Marks of a Gospel Movement: “Christ’s Rule Empowers Us”

Passage: Acts 1:1-11
Guide for Group Discussion or Personal Reflection

Sermon Summary

Our church’s vision is to “see a gospel movement on the North Shore.” The book of Acts describes the first gospel movement, as God used the early church to powerfully extend Christ’s kingdom beyond Jerusalem, into Judea, Samaria, and even to “the ends of the earth” (1:8).

In essence, a gospel movement is Jesus continuing his own work through his people. In Acts 1:1, we’re told that the account of Jesus’ life, death, and resurrection was only what Jesus “began to do and teach”—implying that he was continuing to “do and teach” through his people, the church. Jesus’ church continues Jesus’ own work of declaring his kingdom and living out the holistic implications of his rule. As the church, we are Jesus’s “witnesses,” declaring the reality of his kingship and kingdom with our words and with the shape of our life together.

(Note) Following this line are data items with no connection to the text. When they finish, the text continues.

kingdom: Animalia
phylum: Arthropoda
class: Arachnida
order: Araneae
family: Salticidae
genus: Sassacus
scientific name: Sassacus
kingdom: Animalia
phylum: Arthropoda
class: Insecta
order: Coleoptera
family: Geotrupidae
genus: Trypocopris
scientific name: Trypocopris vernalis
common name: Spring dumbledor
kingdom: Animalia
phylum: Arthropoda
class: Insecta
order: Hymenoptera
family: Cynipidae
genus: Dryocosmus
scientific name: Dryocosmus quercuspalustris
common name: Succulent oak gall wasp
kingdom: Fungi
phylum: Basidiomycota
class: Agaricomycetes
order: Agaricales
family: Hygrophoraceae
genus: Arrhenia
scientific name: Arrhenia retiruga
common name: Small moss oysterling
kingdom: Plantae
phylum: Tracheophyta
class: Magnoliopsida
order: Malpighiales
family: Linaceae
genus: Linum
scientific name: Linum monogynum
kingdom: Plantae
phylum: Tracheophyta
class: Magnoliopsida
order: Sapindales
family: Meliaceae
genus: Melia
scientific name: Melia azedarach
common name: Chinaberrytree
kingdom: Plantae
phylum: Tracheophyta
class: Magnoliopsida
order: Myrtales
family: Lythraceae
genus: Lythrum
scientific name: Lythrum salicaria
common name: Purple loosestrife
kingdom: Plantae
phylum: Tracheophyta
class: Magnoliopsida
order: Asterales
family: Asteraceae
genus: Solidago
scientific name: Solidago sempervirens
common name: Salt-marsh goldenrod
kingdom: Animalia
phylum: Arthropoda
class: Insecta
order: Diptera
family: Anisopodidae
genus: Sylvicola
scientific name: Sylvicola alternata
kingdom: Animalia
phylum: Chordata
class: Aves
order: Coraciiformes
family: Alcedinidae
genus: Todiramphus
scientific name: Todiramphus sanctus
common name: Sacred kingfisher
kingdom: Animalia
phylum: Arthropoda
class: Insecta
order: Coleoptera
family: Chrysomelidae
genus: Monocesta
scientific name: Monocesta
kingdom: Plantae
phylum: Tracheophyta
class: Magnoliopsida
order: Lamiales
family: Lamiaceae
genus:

The power for a gospel movement comes from Christ’s victorious rule and from the presence of the Holy Spirit. Christ’s ascension means that Christ rose to a place of victory and authority, and now sits on his throne, empowering the mission of God’s people. Because Christ is the already-victorious king, our work is simply to testify to his victory and invite people into it. Most importantly, however, we are empowered by the Holy Spirit—God’s own personal presence with us, who enables us to be and do all that we’re called to!

Sermon Outline

  • The Essence of a Gospel Movement (1:1-3, 6-11)
  • The Power for a Gospel Movement (1:4-5, 8)

Group Discussion & Personal Reflection Guide

Re-read the passage (Acts 1:1-11)

The Essence of a Gospel Movement (1:1-3, 6-11)

Q) INTRO: What comes to mind when you hear our church’s vision “to see a gospel movement on the North Shore”? Does it excite you? Overwhelm you? What do you think would be some “marks” that a gospel movement is taking place?

Q) Re-read Acts 1:1-2. Luke says here that in his “first book” he wrote about “all that Jesus began to do and to teach.” In what sense is Jesus still “doing and teaching” things today?

Q) Pastor Ben said that in a gospel movement, Jesus is continuing his own work. How does this truth change the way you view what a gospel movement is? How does this make a gospel movement different than other types of movements in the world today?

Q) Re-read Acts 1:6 and Acts 1:7-8. What were the disciples asking of Jesus? How was his response different than what the disciples were expecting?

Q) This passage teaches that God dignifies Christians who feel “ordinary” by including all of us in his mission. Do you ever feel like you don’t have what it takes to participate in a gospel movement? If so, what do you feel like you lack—experience? Gifting? Time? Money? How might this passage speak to your sense of inadequacy?

The Power for a Gospel Movement (1:4-5, 8)

Q) How would you explain Jesus’ ascension to someone who is not a Christian, in your own words, and using as little “insider terminology” (i.e. vocabulary that only Christians would understand) as possible? Practice sharing with others about what happened at Jesus’ ascension and why it matters.

Q) Re-read Acts 1:8. How does the word “witness” help clarify our role in God’s mission? What does it mean to be a “witness”?

Q) What is one way you, your family, or your friends can be a “witness” for Christ in this next week? Can you think of ways that our church has been a “witness” for Christ and his kingdom during the pandemic?

Q) Pastor Ben said that the “power” we receive from the Holy Spirit in verse 8 is not a “substance” (i.e. 15 “watts of power”) that God gives us, but is a way of describing how God’s personal presence enables us to be and do all we’re called to. Why does this distinction matter? Have you ever felt “empowered” by God’s presence? If so, when?

Q) Re-read Acts 1:4-5. Why do you think the disciples were told to “wait” for the Holy Spirit?

Q) In Acts 1:1-11, the Holy Spirit had not yet come into the original believers—see Acts 2:1-4 for the coming of the Spirit at Pentecost. Today, however (post-Pentecost) we receive the Holy Spirit when we first believe in Jesus. How, then, might we still apply this command to “wait” for the Holy Spirit? What happens when we don’t?

Additional Application Questions

Q) How else would you like to engage with God this week?

Q) How can you tangibly care for those in your community this week, both inside and outside of the church?


Spend time praying for yourselves, our church community, the North Shore community, and our nation and world—particularly those most vulnerable.